On top of the amount you paid, you must also know your spouse’s Social Security Number. Both are entered on line 31. Part A is for the amount paid and part B is for the SSN. Make sure the alimony payment is in the box provided. The SSN goes on the line right next to where it says “Recipient’s SSN.” It’s labeled oddly so check to make sure it’s entered correctly on the federal tax forms.
There are a few restrictions on being able to file your alimony paid. For one, you can’t be filing together on your 2010 tax forms with your former spouse. If you are, none of the alimony can be itemized.
Another restriction on the alimony is only certain things can be claimed. They are:
- Money orders
- Money paid to a third party on behalf of the recipient
If you gave anything else to your former spouse, it can’t be claimed as alimony on your 2010 tax forms.
Also, if any of the payments can be considered child support, you can’t claim it. The IRS has been clamping down on child support payments reported as alimony.
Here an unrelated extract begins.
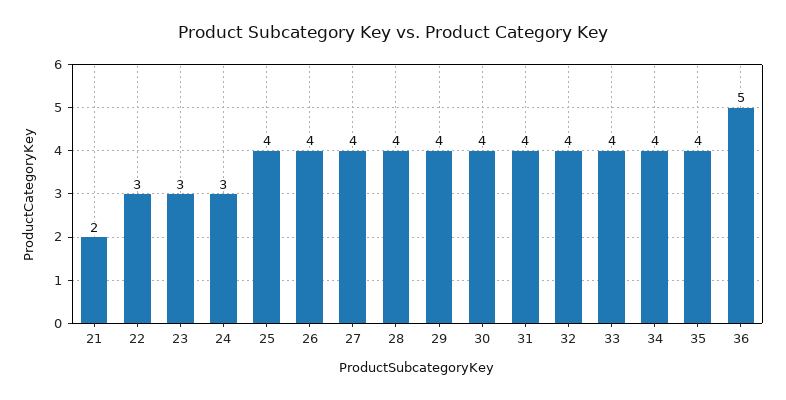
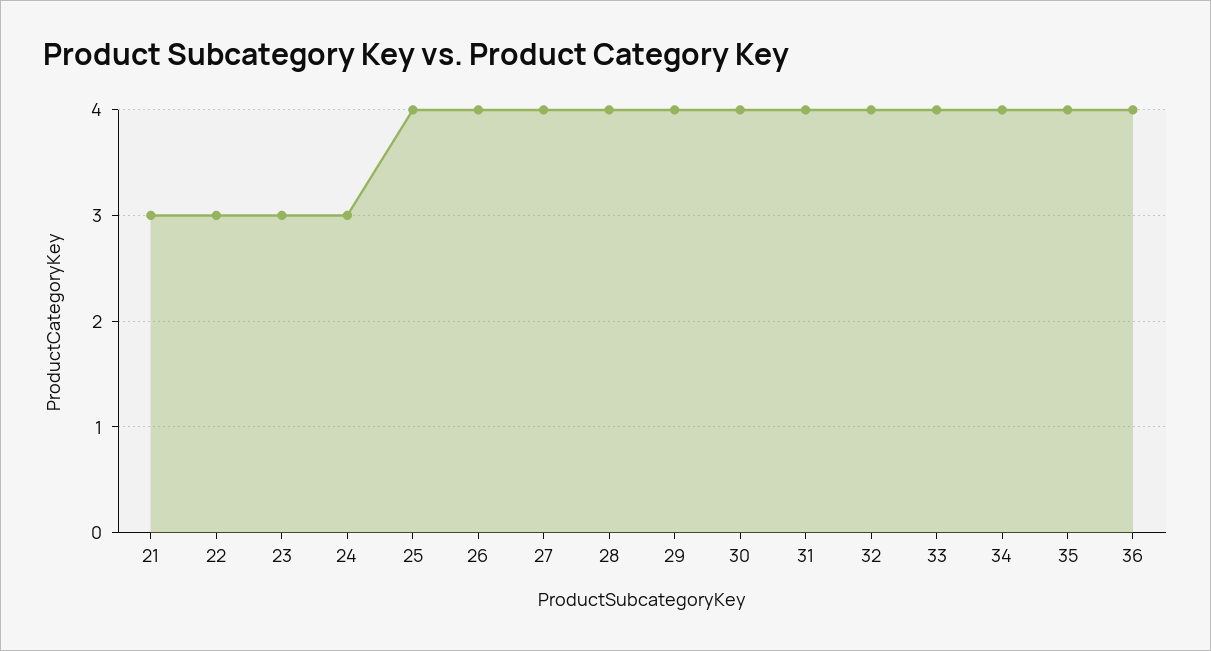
21: 2 -> 3
36: 5 -> 4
If it has anything remotely to do with your child, don’t claim it as alimony on your 2010 tax forms.
If you have ownership in property you’re paying as alimony, it can’t be claimed either. However, you can claim funds paid even if you’re not legally separated. A written separation agreement can be considered alimony even if you still live together. If uncertain, consult your lawyer or a tax expert before filling out your federal tax forms.